2/22/11

"Kind of like waiting for the phone to ring..."

Feeling, once again, terribly out of sorts... and I know it's because a certain someone is in town. I remember him saying he wanted to hang out. I remember him saying he wanted to go see a movie. Maybe I should just get it through my head that he's all talk. Or, maybe it is that he's too shy.

No... perhaps just all talk.

I'm still tired of doing more for anyone than they would in return. I'm a little burned out on pursuing and would like to be earnestly pursued by someone I'm into, for a change. There's a part of me that's very iffy now on seeing him at all... Maybe it's my inner snark... my internal cat turning up her nose.

I don't deny I'm a little upset about it, but if he doesn't come by, I save a couple dollars. I bought some lingerie but it's not like I would have gotten some use out of it anyway... not with him... not this week (as he hasn't gotten his testing done and sure I could just hop on with condoms on but I don't feel too comfortable doing so.) Maybe, I just want more passion in general. Maybe, I just want to make out with that person who was so able to light a spark in me.

I act as if I don't care, but I do. I would like to go out to lunch or dinner... I would like to go on a date... and I'm so terribly irritable now because of all of this that it's not funny.

I've got a hair appointment mostly because I need it, but also because I wanted to look my best. I wanted to look some mix of cute and sexy. I'm wearing makeup again for the first time in a while... and now I'm managed to eat the dried skin off my lips. I wash my hair tonight in tea and maybe I'll feel better come morning. Maybe I'll be calmer even though I won't see him today.

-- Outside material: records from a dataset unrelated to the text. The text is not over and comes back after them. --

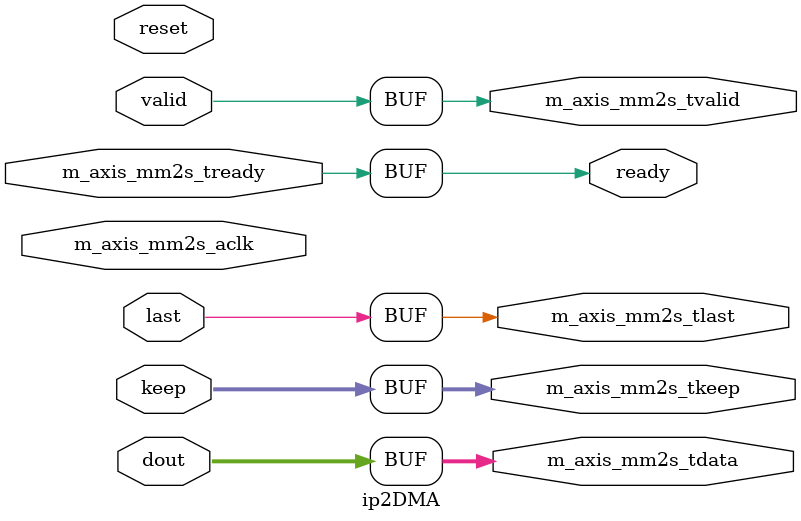
<source format=v>
module ip2DMA(
  input [127:0] dout,
  input valid,
  output ready,
  input [15:0] keep,
  input last,
  input m_axis_mm2s_aclk,
  input reset,

  output [127:0] m_axis_mm2s_tdata,
  output [15:0]  m_axis_mm2s_tkeep,
  output         m_axis_mm2s_tlast,
  input          m_axis_mm2s_tready,
  output         m_axis_mm2s_tvalid
  );

assign m_axis_mm2s_tdata  = dout;
assign m_axis_mm2s_tkeep  = keep;
assign m_axis_mm2s_tlast  = last;
assign ready= m_axis_mm2s_tready;
assign m_axis_mm2s_tvalid = valid;


endmodule

</source>
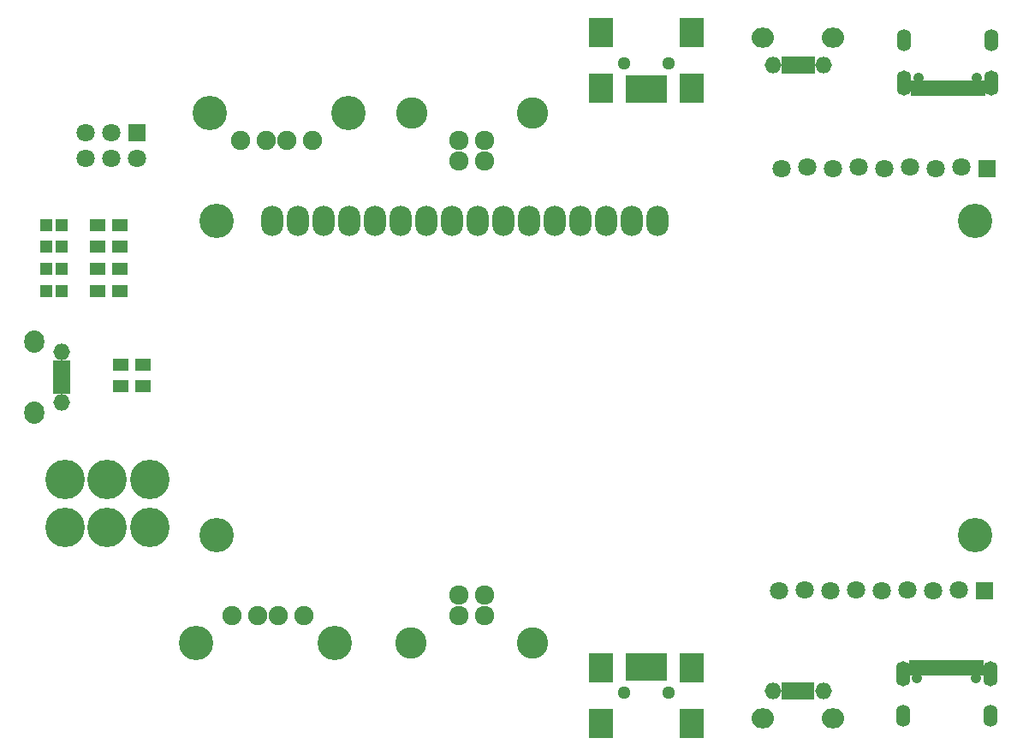
<source format=gbr>
G04 #@! TF.FileFunction,Soldermask,Top*
%FSLAX46Y46*%
G04 Gerber Fmt 4.6, Leading zero omitted, Abs format (unit mm)*
G04 Created by KiCad (PCBNEW 4.0.5+dfsg1-4) date Sun Feb 26 13:13:11 2017*
%MOMM*%
%LPD*%
G01*
G04 APERTURE LIST*
%ADD10C,0.100000*%
%ADD11O,2.200000X3.000000*%
%ADD12C,3.400000*%
%ADD13C,1.901140*%
%ADD14C,3.399740*%
%ADD15C,1.924000*%
%ADD16C,3.100020*%
%ADD17R,0.900380X2.701240*%
%ADD18R,2.398980X2.899360*%
%ADD19C,1.299160*%
%ADD20R,0.800000X1.750000*%
%ADD21O,1.650000X1.650000*%
%ADD22O,2.200000X1.950000*%
%ADD23C,3.900000*%
%ADD24O,1.400000X2.200000*%
%ADD25O,1.400000X2.500000*%
%ADD26C,1.050000*%
%ADD27R,0.700000X1.540000*%
%ADD28R,1.797000X1.797000*%
%ADD29C,1.797000*%
%ADD30R,1.750000X0.800000*%
%ADD31O,1.950000X2.200000*%
%ADD32R,1.197560X1.197560*%
%ADD33R,1.600000X1.300000*%
G04 APERTURE END LIST*
D10*
D11*
X75000000Y-70000000D03*
X77540000Y-70000000D03*
X80080000Y-70000000D03*
X82620000Y-70000000D03*
X85160000Y-70000000D03*
X87700000Y-70000000D03*
X90240000Y-70000000D03*
X92780000Y-70000000D03*
X95320000Y-70000000D03*
X97860000Y-70000000D03*
X100400000Y-70000000D03*
X102940000Y-70000000D03*
X105480000Y-70000000D03*
X108020000Y-70000000D03*
X110560000Y-70000000D03*
X113100000Y-70000000D03*
D12*
X69500900Y-70000000D03*
X69500900Y-101000700D03*
X144499480Y-101000700D03*
X144499480Y-70000000D03*
D13*
X71887140Y-62002120D03*
X74427140Y-62002120D03*
X76459140Y-62002120D03*
X78999140Y-62002120D03*
D14*
X68839140Y-59335120D03*
X82555140Y-59335120D03*
D15*
X96040000Y-64000000D03*
X93500000Y-64000000D03*
X93500000Y-62001020D03*
X96040000Y-62001020D03*
D16*
X100769480Y-59301000D03*
X88770520Y-59301000D03*
D17*
X113600200Y-56949320D03*
X112800100Y-56949320D03*
X112000000Y-56949320D03*
X111199900Y-56949320D03*
X110399800Y-56949320D03*
D18*
X116450080Y-56850260D03*
X116450080Y-51351160D03*
X107549920Y-56850260D03*
X107549920Y-51351160D03*
D19*
X114199640Y-54350900D03*
X109800360Y-54350900D03*
D20*
X128300900Y-54562540D03*
X127650900Y-54562540D03*
X127000900Y-54562540D03*
X126350900Y-54562540D03*
X125700900Y-54562540D03*
D21*
X129500900Y-54562540D03*
X124500900Y-54562540D03*
D22*
X130500900Y-51862540D03*
X123500900Y-51862540D03*
D17*
X110399800Y-114050680D03*
X111199900Y-114050680D03*
X112000000Y-114050680D03*
X112800100Y-114050680D03*
X113600200Y-114050680D03*
D18*
X107549920Y-114149740D03*
X107549920Y-119648840D03*
X116450080Y-114149740D03*
X116450080Y-119648840D03*
D19*
X109800360Y-116649100D03*
X114199640Y-116649100D03*
D20*
X125699100Y-116437460D03*
X126349100Y-116437460D03*
X126999100Y-116437460D03*
X127649100Y-116437460D03*
X128299100Y-116437460D03*
D21*
X124499100Y-116437460D03*
X129499100Y-116437460D03*
D22*
X123499100Y-119137460D03*
X130499100Y-119137460D03*
D13*
X78112860Y-108997880D03*
X75572860Y-108997880D03*
X73540860Y-108997880D03*
X71000860Y-108997880D03*
D14*
X81160860Y-111664880D03*
X67444860Y-111664880D03*
D15*
X93460000Y-107000000D03*
X96000000Y-107000000D03*
X96000000Y-108998980D03*
X93460000Y-108998980D03*
D16*
X88730520Y-111699000D03*
X100729480Y-111699000D03*
D23*
X54500000Y-95500000D03*
X54500000Y-100300000D03*
X58700000Y-95500000D03*
X58700000Y-100300000D03*
X62900000Y-95500000D03*
X62900000Y-100300000D03*
D24*
X146140000Y-52110000D03*
X137500000Y-52110000D03*
D25*
X146140000Y-56290000D03*
X137500000Y-56290000D03*
D26*
X144710000Y-55790000D03*
X138930000Y-55790000D03*
D27*
X143570000Y-56860000D03*
X143070000Y-56860000D03*
X142570000Y-56860000D03*
X142070000Y-56860000D03*
X141570000Y-56860000D03*
X141070000Y-56860000D03*
X140570000Y-56860000D03*
X140070000Y-56860000D03*
X145170000Y-56860000D03*
X144870000Y-56860000D03*
X144370000Y-56860000D03*
X144070000Y-56860000D03*
X139570000Y-56860000D03*
X139270000Y-56860000D03*
X138770000Y-56860000D03*
X138470000Y-56860000D03*
D24*
X137360000Y-118890000D03*
X146000000Y-118890000D03*
D25*
X137360000Y-114710000D03*
X146000000Y-114710000D03*
D26*
X138790000Y-115210000D03*
X144570000Y-115210000D03*
D27*
X139930000Y-114140000D03*
X140430000Y-114140000D03*
X140930000Y-114140000D03*
X141430000Y-114140000D03*
X141930000Y-114140000D03*
X142430000Y-114140000D03*
X142930000Y-114140000D03*
X143430000Y-114140000D03*
X138330000Y-114140000D03*
X138630000Y-114140000D03*
X139130000Y-114140000D03*
X139430000Y-114140000D03*
X143930000Y-114140000D03*
X144230000Y-114140000D03*
X144730000Y-114140000D03*
X145030000Y-114140000D03*
D28*
X61640000Y-61230000D03*
D29*
X61640000Y-63770000D03*
X59100000Y-61230000D03*
X59100000Y-63770000D03*
X56560000Y-61230000D03*
X56560000Y-63770000D03*
D30*
X54162540Y-84099100D03*
X54162540Y-84749100D03*
X54162540Y-85399100D03*
X54162540Y-86049100D03*
X54162540Y-86699100D03*
D21*
X54162540Y-82899100D03*
X54162540Y-87899100D03*
D31*
X51462540Y-81899100D03*
X51462540Y-88899100D03*
D32*
X52650700Y-70400000D03*
X54149300Y-70400000D03*
X52650700Y-72500000D03*
X54149300Y-72500000D03*
X54149300Y-74700000D03*
X52650700Y-74700000D03*
X54149300Y-76900000D03*
X52650700Y-76900000D03*
D29*
X140380000Y-106560960D03*
X137840000Y-106439040D03*
X135300000Y-106560960D03*
X132760000Y-106439040D03*
X130220000Y-106560960D03*
X142920000Y-106439040D03*
X127680000Y-106439040D03*
D28*
X145460000Y-106560960D03*
D29*
X125140000Y-106560960D03*
D33*
X57700000Y-70400000D03*
X59900000Y-70400000D03*
X57700000Y-72500000D03*
X59900000Y-72500000D03*
X57700000Y-74700000D03*
X59900000Y-74700000D03*
X57700000Y-76900000D03*
X59900000Y-76900000D03*
X62200000Y-86300000D03*
X60000000Y-86300000D03*
X62200000Y-84200000D03*
X60000000Y-84200000D03*
D29*
X140580000Y-64760960D03*
X138040000Y-64639040D03*
X135500000Y-64760960D03*
X132960000Y-64639040D03*
X130420000Y-64760960D03*
X143120000Y-64639040D03*
X127880000Y-64639040D03*
D28*
X145660000Y-64760960D03*
D29*
X125340000Y-64760960D03*
M02*

</source>
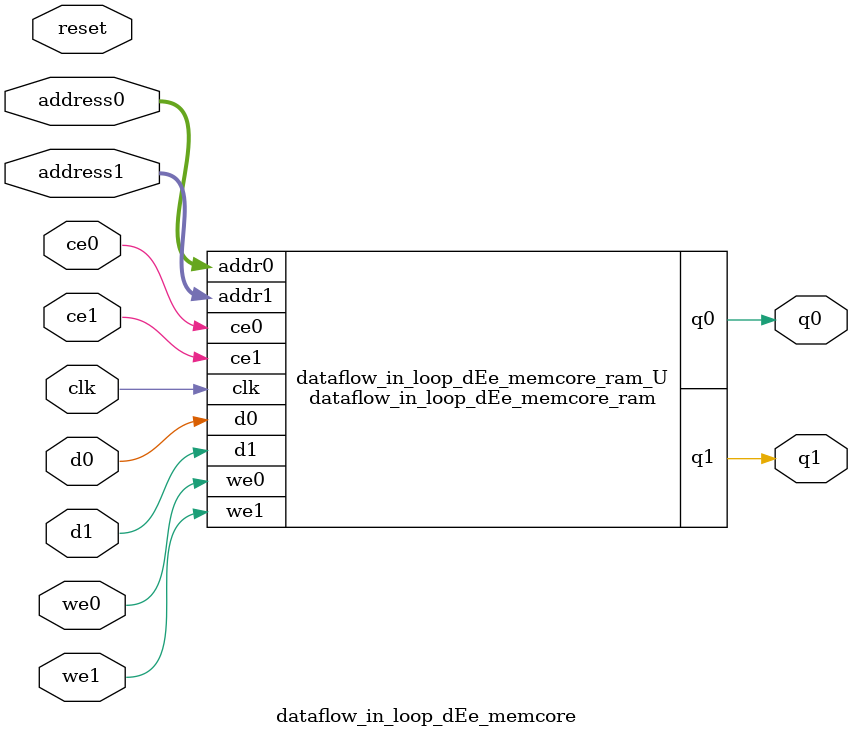
<source format=v>
`timescale 1 ns / 1 ps
module dataflow_in_loop_dEe_memcore_ram (addr0, ce0, d0, we0, q0, addr1, ce1, d1, we1, q1,  clk);

parameter DWIDTH = 1;
parameter AWIDTH = 6;
parameter MEM_SIZE = 52;

input[AWIDTH-1:0] addr0;
input ce0;
input[DWIDTH-1:0] d0;
input we0;
output reg[DWIDTH-1:0] q0;
input[AWIDTH-1:0] addr1;
input ce1;
input[DWIDTH-1:0] d1;
input we1;
output reg[DWIDTH-1:0] q1;
input clk;

(* ram_style = "distributed" *)reg [DWIDTH-1:0] ram[0:MEM_SIZE-1];




always @(posedge clk)  
begin 
    if (ce0) begin
        if (we0) 
            ram[addr0] <= d0; 
        q0 <= ram[addr0];
    end
end


always @(posedge clk)  
begin 
    if (ce1) begin
        if (we1) 
            ram[addr1] <= d1; 
        q1 <= ram[addr1];
    end
end


endmodule

`timescale 1 ns / 1 ps
module dataflow_in_loop_dEe_memcore(
    reset,
    clk,
    address0,
    ce0,
    we0,
    d0,
    q0,
    address1,
    ce1,
    we1,
    d1,
    q1);

parameter DataWidth = 32'd1;
parameter AddressRange = 32'd52;
parameter AddressWidth = 32'd6;
input reset;
input clk;
input[AddressWidth - 1:0] address0;
input ce0;
input we0;
input[DataWidth - 1:0] d0;
output[DataWidth - 1:0] q0;
input[AddressWidth - 1:0] address1;
input ce1;
input we1;
input[DataWidth - 1:0] d1;
output[DataWidth - 1:0] q1;



dataflow_in_loop_dEe_memcore_ram dataflow_in_loop_dEe_memcore_ram_U(
    .clk( clk ),
    .addr0( address0 ),
    .ce0( ce0 ),
    .we0( we0 ),
    .d0( d0 ),
    .q0( q0 ),
    .addr1( address1 ),
    .ce1( ce1 ),
    .we1( we1 ),
    .d1( d1 ),
    .q1( q1 ));

endmodule


</source>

So, I'd like someone who'd come when I call. (or at least say outright that they aren't coming and why...) There isn't anything wrong with that. There isn't ANYTHING wrong with wanting someone to be upfront with you.... and I know I should at this point just leave him alone or call him out on being all talk. There's only so much "checking back" one can stand.

Don't be reckless with other people's hearts. Don't put up with people who are reckless with yours."

- Mary Schmich

I need to keep reminding myself of that. I need to keep telling myself that. I don't think I've been reckless. (or at least... I don't think I've been...)

I think I confronted him on this once before... Mr L... He apologized and said he was and had been tired. This was years ago... but I still remember that... I don't expect much. Maybe, I never will expect much from him. But that's okay. There are likely other souls out there I'm more attuned to. There are other souls out there I could probably be closer to. The fact that there was even a glint of a past doesn't mean that there is a future.

I would like more friends, however. I would like to spend an hour just kissing... ONLY kissing...

What self help, goal making, guidebook could give me that? The matter is true mutual attraction... if there ever was. The matter is finding someone who can spark up that smoldering passion that continues to burn long after the touch is gone.

Nobody's perfect, and I don't trust anybody who acts as if their partner is... that acts like the focus of their affection is. We're all flawed. He could just as easily be listing down reasons to not see me as I wonder if I'll hear from him after all this talk.

His idea... I flirted with it... and it does seem all talk.

So, I'll go home and wash my hair... maybe feel much better in the morning and then I'll hit the salon. I know I have a long day ahead even though it might feel a bit lonesome. Everyday feels like that lately.